En ne se présentant pas comme une condamnation explicite de Cuba et de son régime,
la résolution uruguayenne devrait obtenir un fort soutien, loin du résultat étriqué
obtenu en 2001, où la résolution contre Cuba avait été adoptée par 22 voix,
avec 20 contre et 10 abstentions. Parmi les onze pays d'Amérique latine et
des caraïbes siégeant à la CDH, seul le Venezuela voterait contre la
proposition latino-américaine et les autres devraient l'appuyer ou s'abstenir
pour deux d'entre eux (Brésil, Mexique), qui n'ont pas encore rendu publique
leur décision.
Pour les militants des droits de l'homme cubains, un vote sur Cuba à Genève
est important et peu importe s'il n'est pas assorti d'une condamnation. "Toute
la stratégie des autorités cubaines est d'étouffer au sein de l'ONU et de la
communauté internationale toute manifestation de la réalité dans le
pays", explique le cubain en exil et président du Parti pour les
droits de l'homme à Cuba, Ricardo Bofill, qui suit à Genève les travaux préparatoires
de la commission.
Le texte de la résolution demandant à la haut commissaire aux droits de
l'homme, Mary Robinson, d'envoyer un représentant à La Havane pour vérifier
dans quelle mesure les droits de l'homme sont respectés est évidemment
inacceptable pour les Cubains, qui le rejetteront. Il est, selon eux, le fruit
d'une manœuvre "du département d'Etat américain", comme l'a
indiqué le ministre cubain des affaires étrangères, Felipe Pérez Roque, cité
le 6 avril dans l'édition internationale de l'organe officiel du Parti
communiste cubain, Granma.
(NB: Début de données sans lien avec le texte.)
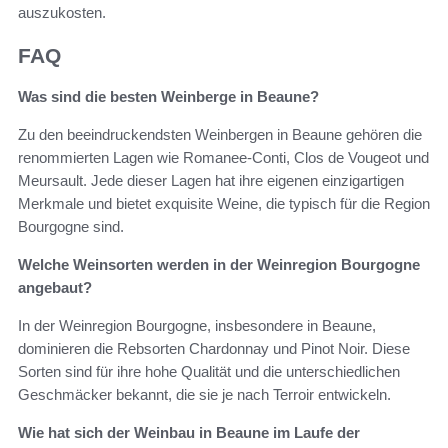
auszukosten.
FAQ
Was sind die besten Weinberge in Beaune?
Zu den beeindruckendsten Weinbergen in Beaune gehören die
renommierten Lagen wie Romanee-Conti, Clos de Vougeot und
Meursault. Jede dieser Lagen hat ihre eigenen einzigartigen
Merkmale und bietet exquisite Weine, die typisch für die Region
Bourgogne sind.
Welche Weinsorten werden in der Weinregion Bourgogne
angebaut?
In der Weinregion Bourgogne, insbesondere in Beaune,
dominieren die Rebsorten Chardonnay und Pinot Noir. Diese
Sorten sind für ihre hohe Qualität und die unterschiedlichen
Geschmäcker bekannt, die sie je nach Terroir entwickeln.
Wie hat sich der Weinbau in Beaune im Laufe der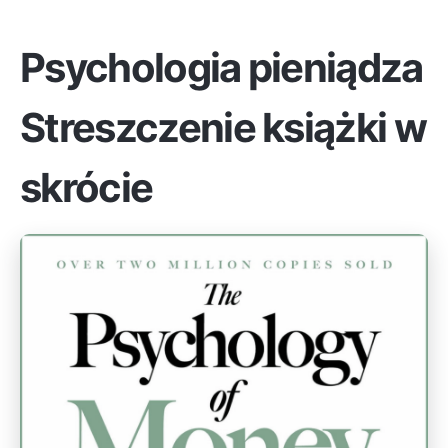
Psychologia pieniądza
Streszczenie książki w
skrócie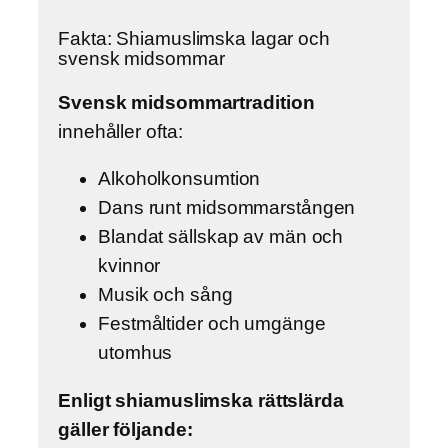
Fakta: Shiamuslimska lagar och
svensk midsommar
Svensk midsommartradition
innehåller ofta:
Alkoholkonsumtion
Dans runt midsommarstången
Blandat sällskap av män och
kvinnor
Musik och sång
Festmåltider och umgänge
utomhus
Enligt shiamuslimska rättslärda
gäller följande: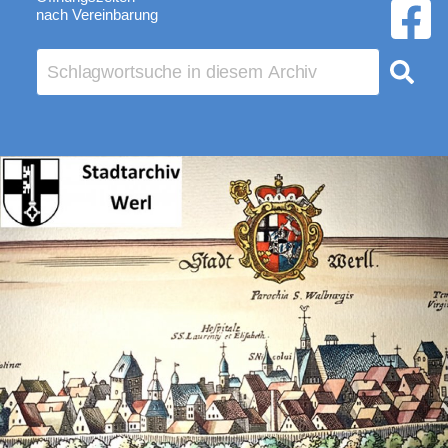
nach Vereinbarung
Cela étant, Cuba s'isolera un peu plus encore
sur la scène internationale alors que le pays est en proie à de grandes
difficultés en raison de la détérioration de la situation économique et
sociale.
Alain Abellard
Rien dans le rapport de la FIDH
Les rédacteurs du rapport annuel 2001 Les défenseurs des droits de
l'homme en première ligne, publié par la Fédération internationale des
ligues des droits de l'homme (FIDH) et l'Organisation mondiale contre la torture
(OMCT), réussissent la performance de ne pas citer une seule fois Cuba.
Interrogé sur cette absence, le secrétaire général de la FIDH, Claude Katz,
nous a indiqué que son organisation "ne souhaitait pas en ce moment
heurter le gouvernement cubain et ne pas compliquer le travail de la Commission
cubaine des droits de l'homme et de réconciliation nationale (CCDRC) - dirigée
par Elizardo Sanchez - qui a été affiliée par notre organisation en novembre 2001."
L'organisation américaine Human Rights Watch a au contraire pris le parti de dénoncer
les violations des droits de l'homme à Cuba (www.hrw.org).